**Supplied data**
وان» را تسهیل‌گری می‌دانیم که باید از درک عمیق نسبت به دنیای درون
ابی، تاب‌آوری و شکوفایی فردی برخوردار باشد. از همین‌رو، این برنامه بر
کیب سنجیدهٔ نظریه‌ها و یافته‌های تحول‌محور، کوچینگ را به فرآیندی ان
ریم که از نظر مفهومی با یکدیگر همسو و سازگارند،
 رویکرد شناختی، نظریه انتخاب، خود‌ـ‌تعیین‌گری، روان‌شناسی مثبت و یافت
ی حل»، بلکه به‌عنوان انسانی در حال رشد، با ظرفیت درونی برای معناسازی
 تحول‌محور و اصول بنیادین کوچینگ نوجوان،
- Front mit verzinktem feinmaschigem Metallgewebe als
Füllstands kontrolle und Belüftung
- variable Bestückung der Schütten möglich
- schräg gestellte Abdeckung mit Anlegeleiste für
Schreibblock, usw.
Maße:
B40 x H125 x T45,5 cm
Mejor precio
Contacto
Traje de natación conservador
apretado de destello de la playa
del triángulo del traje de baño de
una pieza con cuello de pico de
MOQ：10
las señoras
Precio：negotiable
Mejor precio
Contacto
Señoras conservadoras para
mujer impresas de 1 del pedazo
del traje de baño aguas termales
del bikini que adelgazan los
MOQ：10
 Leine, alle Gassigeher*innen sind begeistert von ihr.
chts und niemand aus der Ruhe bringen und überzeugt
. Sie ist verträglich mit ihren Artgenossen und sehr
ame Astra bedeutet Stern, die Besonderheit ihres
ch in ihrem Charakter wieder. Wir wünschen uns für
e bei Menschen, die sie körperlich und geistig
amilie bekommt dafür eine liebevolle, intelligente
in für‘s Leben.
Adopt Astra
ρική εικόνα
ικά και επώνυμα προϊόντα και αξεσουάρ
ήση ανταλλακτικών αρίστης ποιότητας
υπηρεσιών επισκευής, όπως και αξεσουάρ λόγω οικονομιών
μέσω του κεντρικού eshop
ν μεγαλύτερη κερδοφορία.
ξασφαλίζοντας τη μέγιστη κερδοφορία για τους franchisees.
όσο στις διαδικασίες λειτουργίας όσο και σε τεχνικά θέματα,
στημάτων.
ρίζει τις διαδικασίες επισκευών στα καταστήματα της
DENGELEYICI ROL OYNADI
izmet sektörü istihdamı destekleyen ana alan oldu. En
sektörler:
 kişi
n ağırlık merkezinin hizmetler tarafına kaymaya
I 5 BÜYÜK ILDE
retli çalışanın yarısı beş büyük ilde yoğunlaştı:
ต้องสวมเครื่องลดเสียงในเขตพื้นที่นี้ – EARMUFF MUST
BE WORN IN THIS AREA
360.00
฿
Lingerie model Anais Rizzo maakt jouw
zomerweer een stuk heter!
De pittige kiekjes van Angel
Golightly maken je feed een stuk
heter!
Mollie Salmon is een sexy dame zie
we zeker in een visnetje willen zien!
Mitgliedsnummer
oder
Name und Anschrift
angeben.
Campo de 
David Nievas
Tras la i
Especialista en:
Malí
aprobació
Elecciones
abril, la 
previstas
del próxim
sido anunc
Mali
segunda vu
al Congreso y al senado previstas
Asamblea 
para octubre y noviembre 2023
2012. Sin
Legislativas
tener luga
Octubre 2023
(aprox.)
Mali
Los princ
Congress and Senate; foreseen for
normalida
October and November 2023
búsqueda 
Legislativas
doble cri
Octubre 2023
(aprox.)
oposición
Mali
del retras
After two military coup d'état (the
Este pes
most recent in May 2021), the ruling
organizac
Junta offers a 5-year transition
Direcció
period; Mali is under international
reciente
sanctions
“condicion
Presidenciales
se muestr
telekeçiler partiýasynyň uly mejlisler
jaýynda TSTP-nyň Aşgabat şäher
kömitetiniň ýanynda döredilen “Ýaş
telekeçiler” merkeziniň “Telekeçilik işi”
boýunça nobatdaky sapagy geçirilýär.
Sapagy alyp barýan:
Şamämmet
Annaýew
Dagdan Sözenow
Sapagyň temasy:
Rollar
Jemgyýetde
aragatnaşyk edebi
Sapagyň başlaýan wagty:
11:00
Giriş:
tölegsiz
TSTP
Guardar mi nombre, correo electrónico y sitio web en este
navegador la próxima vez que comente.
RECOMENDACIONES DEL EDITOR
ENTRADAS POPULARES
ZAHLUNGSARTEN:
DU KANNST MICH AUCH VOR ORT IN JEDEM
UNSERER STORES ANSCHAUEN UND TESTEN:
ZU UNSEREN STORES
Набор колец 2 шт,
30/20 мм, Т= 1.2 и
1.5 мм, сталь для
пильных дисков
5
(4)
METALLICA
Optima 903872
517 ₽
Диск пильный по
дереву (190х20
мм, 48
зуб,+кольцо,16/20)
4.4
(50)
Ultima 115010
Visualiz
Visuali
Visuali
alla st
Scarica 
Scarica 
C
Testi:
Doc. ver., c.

**Task goal**
Convert all of the lines above into a JSON array with one string per line, omitting blank lines.

**Answer section**
[
  "وان» را تسهیل‌گری می‌دانیم که باید از درک عمیق نسبت به دنیای درون",
  "ابی، تاب‌آوری و شکوفایی فردی برخوردار باشد. از همین‌رو، این برنامه بر",
  "کیب سنجیدهٔ نظریه‌ها و یافته‌های تحول‌محور، کوچینگ را به فرآیندی ان",
  "ریم که از نظر مفهومی با یکدیگر همسو و سازگارند،",
  " رویکرد شناختی، نظریه انتخاب، خود‌ـ‌تعیین‌گری، روان‌شناسی مثبت و یافت",
  "ی حل»، بلکه به‌عنوان انسانی در حال رشد، با ظرفیت درونی برای معناسازی",
  " تحول‌محور و اصول بنیادین کوچینگ نوجوان،",
  "- Front mit verzinktem feinmaschigem Metallgewebe als",
  "Füllstands kontrolle und Belüftung",
  "- variable Bestückung der Schütten möglich",
  "- schräg gestellte Abdeckung mit Anlegeleiste für",
  "Schreibblock, usw.",
  "Maße:",
  "B40 x H125 x T45,5 cm",
  "Mejor precio",
  "Contacto",
  "Traje de natación conservador",
  "apretado de destello de la playa",
  "del triángulo del traje de baño de",
  "una pieza con cuello de pico de",
  "MOQ：10",
  "las señoras",
  "Precio：negotiable",
  "Mejor precio",
  "Contacto",
  "Señoras conservadoras para",
  "mujer impresas de 1 del pedazo",
  "del traje de baño aguas termales",
  "del bikini que adelgazan los",
  "MOQ：10",
  " Leine, alle Gassigeher*innen sind begeistert von ihr.",
  "chts und niemand aus der Ruhe bringen und überzeugt",
  ". Sie ist verträglich mit ihren Artgenossen und sehr",
  "ame Astra bedeutet Stern, die Besonderheit ihres",
  "ch in ihrem Charakter wieder. Wir wünschen uns für",
  "e bei Menschen, die sie körperlich und geistig",
  "amilie bekommt dafür eine liebevolle, intelligente",
  "in für‘s Leben.",
  "Adopt Astra",
  "ρική εικόνα",
  "ικά και επώνυμα προϊόντα και αξεσουάρ",
  "ήση ανταλλακτικών αρίστης ποιότητας",
  "υπηρεσιών επισκευής, όπως και αξεσουάρ λόγω οικονομιών",
  "μέσω του κεντρικού eshop",
  "ν μεγαλύτερη κερδοφορία.",
  "ξασφαλίζοντας τη μέγιστη κερδοφορία για τους franchisees.",
  "όσο στις διαδικασίες λειτουργίας όσο και σε τεχνικά θέματα,",
  "στημάτων.",
  "ρίζει τις διαδικασίες επισκευών στα καταστήματα της",
  "DENGELEYICI ROL OYNADI",
  "izmet sektörü istihdamı destekleyen ana alan oldu. En",
  "sektörler:",
  " kişi",
  "n ağırlık merkezinin hizmetler tarafına kaymaya",
  "I 5 BÜYÜK ILDE",
  "retli çalışanın yarısı beş büyük ilde yoğunlaştı:",
  "ต้องสวมเครื่องลดเสียงในเขตพื้นที่นี้ – EARMUFF MUST",
  "BE WORN IN THIS AREA",
  "360.00",
  "฿",
  "Lingerie model Anais Rizzo maakt jouw",
  "zomerweer een stuk heter!",
  "De pittige kiekjes van Angel",
  "Golightly maken je feed een stuk",
  "heter!",
  "Mollie Salmon is een sexy dame zie",
  "we zeker in een visnetje willen zien!",
  "Mitgliedsnummer",
  "oder",
  "Name und Anschrift",
  "angeben.",
  "Campo de ",
  "David Nievas",
  "Tras la i",
  "Especialista en:",
  "Malí",
  "aprobació",
  "Elecciones",
  "abril, la ",
  "previstas",
  "del próxim",
  "sido anunc",
  "Mali",
  "segunda vu",
  "al Congreso y al senado previstas",
  "Asamblea ",
  "para octubre y noviembre 2023",
  "2012. Sin",
  "Legislativas",
  "tener luga",
  "Octubre 2023",
  "(aprox.)",
  "Mali",
  "Los princ",
  "Congress and Senate; foreseen for",
  "normalida",
  "October and November 2023",
  "búsqueda ",
  "Legislativas",
  "doble cri",
  "Octubre 2023",
  "(aprox.)",
  "oposición",
  "Mali",
  "del retras",
  "After two military coup d'état (the",
  "Este pes",
  "most recent in May 2021), the ruling",
  "organizac",
  "Junta offers a 5-year transition",
  "Direcció",
  "period; Mali is under international",
  "reciente",
  "sanctions",
  "“condicion",
  "Presidenciales",
  "se muestr",
  "telekeçiler partiýasynyň uly mejlisler",
  "jaýynda TSTP-nyň Aşgabat şäher",
  "kömitetiniň ýanynda döredilen “Ýaş",
  "telekeçiler” merkeziniň “Telekeçilik işi”",
  "boýunça nobatdaky sapagy geçirilýär.",
  "Sapagy alyp barýan:",
  "Şamämmet",
  "Annaýew",
  "Dagdan Sözenow",
  "Sapagyň temasy:",
  "Rollar",
  "Jemgyýetde",
  "aragatnaşyk edebi",
  "Sapagyň başlaýan wagty:",
  "11:00",
  "Giriş:",
  "tölegsiz",
  "TSTP",
  "Guardar mi nombre, correo electrónico y sitio web en este",
  "navegador la próxima vez que comente.",
  "RECOMENDACIONES DEL EDITOR",
  "ENTRADAS POPULARES",
  "ZAHLUNGSARTEN:",
  "DU KANNST MICH AUCH VOR ORT IN JEDEM",
  "UNSERER STORES ANSCHAUEN UND TESTEN:",
  "ZU UNSEREN STORES",
  "Набор колец 2 шт,",
  "30/20 мм, Т= 1.2 и",
  "1.5 мм, сталь для",
  "пильных дисков",
  "5",
  "(4)",
  "METALLICA",
  "Optima 903872",
  "517 ₽",
  "Диск пильный по",
  "дереву (190х20",
  "мм, 48",
  "зуб,+кольцо,16/20)",
  "4.4",
  "(50)",
  "Ultima 115010",
  "Visualiz",
  "Visuali",
  "Visuali",
  "alla st",
  "Scarica ",
  "Scarica ",
  "C",
  "Testi:",
  "Doc. ver., c."
]